Los viajes sobre rieles, entonces, suelen ser silenciosos. Los casi 220 kilómetros del Metro parisino conducen a todos lados y también al Stade de France. Un ringtone al máximo rompió la serenidad del M13 y tras el “aló” de rigor, el vagón se sumergió en un soliloquio de este lado la línea. “Que sí, eso llega seguro el sábado así que a más tardar el sábado o el domingo lo puedo llevar”, decía la mujer cuando le pidieron que bajara el tono.

El subte parisino recorre más de 200 kilómetros. Foto: Emmanuel Fernández / enviado especial

Sin colgar, la mujer latina -presumiblemente caribeña- contraatacó cuestionando lo que consideró una censura. “Vuelve a tu país, tú no eres de aquí”, dijo el representante del neofascismo europeo en el vagón. “Espera un momentico que tengo que resolver un problemita porque un francés hijopu.. no quiere que hablemos”, dijo antes de guardar el celular entre sus pechos y dar pie a una escena que incluyó una catarata de insultos en distintas direcciones.

“Todo esto empezó porque tú gritas para hablar por teléfono, por favor baja la voz. No queremos enterarnos de tus cosas”, intentó componer un francés bilingüe. Pero la cosa ya se había ido de control y otro pasajero con dominio del castellano tiró más nafta al fuego: “Cállate, hombre, porque tú eres un hombre”. La mujer trans le indicó, que dada su observación, ella podía ofrecerle lo que inconscientemente buscaba. O algo así.

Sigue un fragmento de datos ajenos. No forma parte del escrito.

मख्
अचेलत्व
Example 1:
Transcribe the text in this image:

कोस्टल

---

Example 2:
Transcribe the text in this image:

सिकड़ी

Para intentar poner fin a los gritos que ya se escuchaban desde otro vagón, dos pasajeros de un tamaño que Tomás Lavanini, el segunda línea de Los Pumas, hubiese preferido evitar la confrontación intentaron amedrentar a la pasajera, que contestó con un derechazo a la mandíbula.

“Y el que quiera pelear que baje en la próxima”, dijo y volvió el silencio. No voló ni una mosca en ese vagón. Tras un distinguido saludo, la mujer del teléfono se bajó. No hubo comentarios ni reflexiones cargadas de indignación. Otra vez, el viaje había recobrado su silencio habitual.